EURUSD menguat secara tipis menjelang akhir pekan karena kelemahan luas pada dolar AS. Data teknikal menunjukkan pasangan ini naik ke sekitar 1.1814 setelah menyentuh tertinggi intraday di 1.1849. Pergerakan ini mengindikasikan arus modal risk-on di pasar mata uang utama.
Para pejabat Iran menegaskan bahwa selat Hormuz telah 'sepenuhnya terbuka' untuk kapal dagang sepanjang gencatan senjata. Namun, pembukaan tersebut tampak parsial karena jalur pelayaran tetap melalui rute tertentu dan memerlukan persetujuan dari Navy Revolutionary Guards. Langkah ini mengurangi tensi geopolitis dan meningkatkan optimisme bahwa kemajuan diplomatik bisa tercapai.
Di sisi lain, pernyataan Presiden AS yang menegaskan bahwa blokade laut tetap berlaku hingga ada kesepakatan final menambah unsur ketidakpastian. Pasar juga melihat pergerakan yang mendasari DXY menuju level sekitar 97.74, terendah sejak 27 Februari, yang mendukung sentimen bullish pada EURUSD. Investor menantikan putaran pembicaraan US-Iran di akhir pekan dengan fokus pada kemajuan nuklir dan keamanan jalur pasokan. Laporan ini disusun oleh Cetro Trading Insight.

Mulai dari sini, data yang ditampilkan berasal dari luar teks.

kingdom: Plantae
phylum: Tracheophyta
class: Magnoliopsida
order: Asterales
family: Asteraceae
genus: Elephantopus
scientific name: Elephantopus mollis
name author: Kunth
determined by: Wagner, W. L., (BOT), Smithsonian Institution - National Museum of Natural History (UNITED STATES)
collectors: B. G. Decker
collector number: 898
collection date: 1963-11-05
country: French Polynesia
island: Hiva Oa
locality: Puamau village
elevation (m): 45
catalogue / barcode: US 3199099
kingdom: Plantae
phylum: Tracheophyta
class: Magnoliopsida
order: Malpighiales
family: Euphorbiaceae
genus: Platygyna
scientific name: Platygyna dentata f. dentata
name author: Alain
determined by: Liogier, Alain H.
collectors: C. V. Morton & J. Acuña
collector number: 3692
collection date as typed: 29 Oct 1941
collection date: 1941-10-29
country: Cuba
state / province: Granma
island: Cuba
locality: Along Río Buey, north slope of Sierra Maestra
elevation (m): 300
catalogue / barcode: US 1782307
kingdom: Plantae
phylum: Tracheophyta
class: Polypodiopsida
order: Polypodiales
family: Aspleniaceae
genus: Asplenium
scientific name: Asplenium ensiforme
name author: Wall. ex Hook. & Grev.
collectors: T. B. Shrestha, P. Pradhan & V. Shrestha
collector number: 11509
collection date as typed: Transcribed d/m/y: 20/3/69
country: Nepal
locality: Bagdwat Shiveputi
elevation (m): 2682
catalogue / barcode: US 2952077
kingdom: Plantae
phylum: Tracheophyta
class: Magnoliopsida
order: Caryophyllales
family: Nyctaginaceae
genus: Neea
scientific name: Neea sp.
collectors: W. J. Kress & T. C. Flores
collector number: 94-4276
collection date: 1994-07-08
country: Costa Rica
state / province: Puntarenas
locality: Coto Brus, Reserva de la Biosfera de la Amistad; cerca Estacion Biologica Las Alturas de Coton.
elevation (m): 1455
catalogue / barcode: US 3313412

Harga minyak mentah turun hampir 10 persen, dengan WTI menyentuh level terendah sejak 10 Maret sekitar $80 per barel. Penurunan tersebut mengurangi risiko inflasi di beberapa wilayah dan mengurangi tekanan pada bank sentral untuk menaikkan suku bunga. Pelemahan minyak juga menambah ruang bagi euro dan mata uang utama untuk menguat lebih lanjut.
Pasar menilai kemungkinan adanya pemotongan suku bunga Fed sebesar 25 basis poin pada akhir tahun sekitar 50 persen. Sementara itu, harapan untuk pelonggaran kebijakan ECB mulai berkurang dibandingkan dengan beberapa minggu sebelumnya. Perubahan ini memperkaya narasi bahwa risiko pasangan EURUSD dapat tetap terhantam oleh dinamika kebijakan moneter secara global.
Pandangan terhadap arah akhir pekan akan sangat dipengaruhi oleh informasi tambah tentang negosiasi US-Iran. Trump menilai mungkin memperpanjang gencatan jika kedua pihak hampir mencapai kesepakatan, meski rincian soal nuklir masih belum jelas. Investor tetap berhati-hati karena perbedaan pendapat mengenai isu nuklir dapat menjaga volatilitas pasar dan membuat berita geopolitik menjadi faktor penentu pergerakan mata uang.